▶ [Work to complete] Reproduce the entries that follow, exactly and in full.

Saved entries

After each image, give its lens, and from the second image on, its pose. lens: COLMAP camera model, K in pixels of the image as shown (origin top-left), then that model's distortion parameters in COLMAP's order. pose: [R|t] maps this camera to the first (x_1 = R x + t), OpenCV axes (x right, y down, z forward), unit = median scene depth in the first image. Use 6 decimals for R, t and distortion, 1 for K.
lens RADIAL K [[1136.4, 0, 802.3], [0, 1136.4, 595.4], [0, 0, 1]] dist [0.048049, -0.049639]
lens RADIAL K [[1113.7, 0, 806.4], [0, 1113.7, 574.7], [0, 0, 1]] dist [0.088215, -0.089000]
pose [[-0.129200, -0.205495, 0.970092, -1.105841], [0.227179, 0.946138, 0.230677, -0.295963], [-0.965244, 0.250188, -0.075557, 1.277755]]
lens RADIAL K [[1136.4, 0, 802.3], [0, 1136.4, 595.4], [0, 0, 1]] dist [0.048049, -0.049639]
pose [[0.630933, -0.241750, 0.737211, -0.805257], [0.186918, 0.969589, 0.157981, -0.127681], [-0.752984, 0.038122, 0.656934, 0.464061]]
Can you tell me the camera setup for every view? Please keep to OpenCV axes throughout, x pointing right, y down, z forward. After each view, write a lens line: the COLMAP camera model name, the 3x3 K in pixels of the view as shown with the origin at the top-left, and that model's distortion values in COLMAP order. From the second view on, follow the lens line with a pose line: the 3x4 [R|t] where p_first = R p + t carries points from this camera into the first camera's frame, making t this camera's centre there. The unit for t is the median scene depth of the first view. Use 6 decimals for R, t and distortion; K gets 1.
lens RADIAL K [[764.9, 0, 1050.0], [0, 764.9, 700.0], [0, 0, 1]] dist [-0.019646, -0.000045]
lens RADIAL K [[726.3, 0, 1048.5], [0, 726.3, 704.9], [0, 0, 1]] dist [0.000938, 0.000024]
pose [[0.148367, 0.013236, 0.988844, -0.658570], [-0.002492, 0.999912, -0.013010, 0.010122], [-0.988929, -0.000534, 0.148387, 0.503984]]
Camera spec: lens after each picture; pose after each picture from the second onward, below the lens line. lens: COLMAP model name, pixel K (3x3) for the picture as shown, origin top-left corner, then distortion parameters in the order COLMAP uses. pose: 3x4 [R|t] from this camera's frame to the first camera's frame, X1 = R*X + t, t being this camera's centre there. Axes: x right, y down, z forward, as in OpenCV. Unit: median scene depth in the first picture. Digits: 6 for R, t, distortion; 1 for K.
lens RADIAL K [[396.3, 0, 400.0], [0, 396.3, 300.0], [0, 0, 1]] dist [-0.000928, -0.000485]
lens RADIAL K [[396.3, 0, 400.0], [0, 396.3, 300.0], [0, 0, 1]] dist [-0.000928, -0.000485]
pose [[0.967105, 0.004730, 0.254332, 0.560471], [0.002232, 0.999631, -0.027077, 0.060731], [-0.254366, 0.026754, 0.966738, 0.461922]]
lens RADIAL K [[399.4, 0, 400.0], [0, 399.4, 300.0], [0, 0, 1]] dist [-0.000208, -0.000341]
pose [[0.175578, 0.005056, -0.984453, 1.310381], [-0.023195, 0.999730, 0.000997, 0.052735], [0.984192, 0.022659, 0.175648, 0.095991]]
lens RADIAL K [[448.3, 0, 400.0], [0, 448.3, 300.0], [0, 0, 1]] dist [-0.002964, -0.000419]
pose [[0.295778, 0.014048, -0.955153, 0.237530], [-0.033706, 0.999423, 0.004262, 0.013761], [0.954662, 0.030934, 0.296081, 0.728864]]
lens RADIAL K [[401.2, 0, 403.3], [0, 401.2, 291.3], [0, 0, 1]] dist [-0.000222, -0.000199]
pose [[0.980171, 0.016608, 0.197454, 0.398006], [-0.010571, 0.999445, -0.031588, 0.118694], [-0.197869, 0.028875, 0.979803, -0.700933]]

▶ [Response below]
After each image, give its lens, and from the second image on, its pose. lens: COLMAP camera model, K in pixels of the image as shown (origin top-left), then that model's distortion parameters in COLMAP's order. pose: [R|t] maps this camera to the first (x_1 = R x + t), OpenCV axes (x right, y down, z forward), unit = median scene depth in the first image. Use 6 decimals for R, t and distortion, 1 for K.
lens RADIAL K [[1136.4, 0, 802.3], [0, 1136.4, 595.4], [0, 0, 1]] dist [0.048049, -0.049639]
lens RADIAL K [[1113.7, 0, 806.4], [0, 1113.7, 574.7], [0, 0, 1]] dist [0.088215, -0.089000]
pose [[-0.129200, -0.205495, 0.970092, -1.105841], [0.227179, 0.946138, 0.230677, -0.295963], [-0.965244, 0.250188, -0.075557, 1.277755]]
lens RADIAL K [[1136.4, 0, 802.3], [0, 1136.4, 595.4], [0, 0, 1]] dist [0.048049, -0.049639]
pose [[0.630933, -0.241750, 0.737211, -0.805257], [0.186918, 0.969589, 0.157981, -0.127681], [-0.752984, 0.038122, 0.656934, 0.464061]]
Can you tell me the camera setup for every view? Please keep to OpenCV axes throughout, x pointing right, y down, z forward. After each view, write a lens line: the COLMAP camera model name, the 3x3 K in pixels of the view as shown with the origin at the top-left, and that model's distortion values in COLMAP order. From the second view on, follow the lens line with a pose line: the 3x4 [R|t] where p_first = R p + t carries points from this camera into the first camera's frame, making t this camera's centre there. The unit for t is the median scene depth of the first view. Use 6 decimals for R, t and distortion; K gets 1.
lens RADIAL K [[764.9, 0, 1050.0], [0, 764.9, 700.0], [0, 0, 1]] dist [-0.019646, -0.000045]
lens RADIAL K [[726.3, 0, 1048.5], [0, 726.3, 704.9], [0, 0, 1]] dist [0.000938, 0.000024]
pose [[0.148367, 0.013236, 0.988844, -0.658570], [-0.002492, 0.999912, -0.013010, 0.010122], [-0.988929, -0.000534, 0.148387, 0.503984]]
Camera spec: lens after each picture; pose after each picture from the second onward, below the lens line. lens: COLMAP model name, pixel K (3x3) for the picture as shown, origin top-left corner, then distortion parameters in the order COLMAP uses. pose: 3x4 [R|t] from this camera's frame to the first camera's frame, X1 = R*X + t, t being this camera's centre there. Axes: x right, y down, z forward, as in OpenCV. Unit: median scene depth in the first picture. Digits: 6 for R, t, distortion; 1 for K.
lens RADIAL K [[396.3, 0, 400.0], [0, 396.3, 300.0], [0, 0, 1]] dist [-0.000928, -0.000485]
lens RADIAL K [[396.3, 0, 400.0], [0, 396.3, 300.0], [0, 0, 1]] dist [-0.000928, -0.000485]
pose [[0.967105, 0.004730, 0.254332, 0.560471], [0.002232, 0.999631, -0.027077, 0.060731], [-0.254366, 0.026754, 0.966738, 0.461922]]
lens RADIAL K [[399.4, 0, 400.0], [0, 399.4, 300.0], [0, 0, 1]] dist [-0.000208, -0.000341]
pose [[0.175578, 0.005056, -0.984453, 1.310381], [-0.023195, 0.999730, 0.000997, 0.052735], [0.984192, 0.022659, 0.175648, 0.095991]]
lens RADIAL K [[448.3, 0, 400.0], [0, 448.3, 300.0], [0, 0, 1]] dist [-0.002964, -0.000419]
pose [[0.295778, 0.014048, -0.955153, 0.237530], [-0.033706, 0.999423, 0.004262, 0.013761], [0.954662, 0.030934, 0.296081, 0.728864]]
lens RADIAL K [[401.2, 0, 403.3], [0, 401.2, 291.3], [0, 0, 1]] dist [-0.000222, -0.000199]
pose [[0.980171, 0.016608, 0.197454, 0.398006], [-0.010571, 0.999445, -0.031588, 0.118694], [-0.197869, 0.028875, 0.979803, -0.700933]]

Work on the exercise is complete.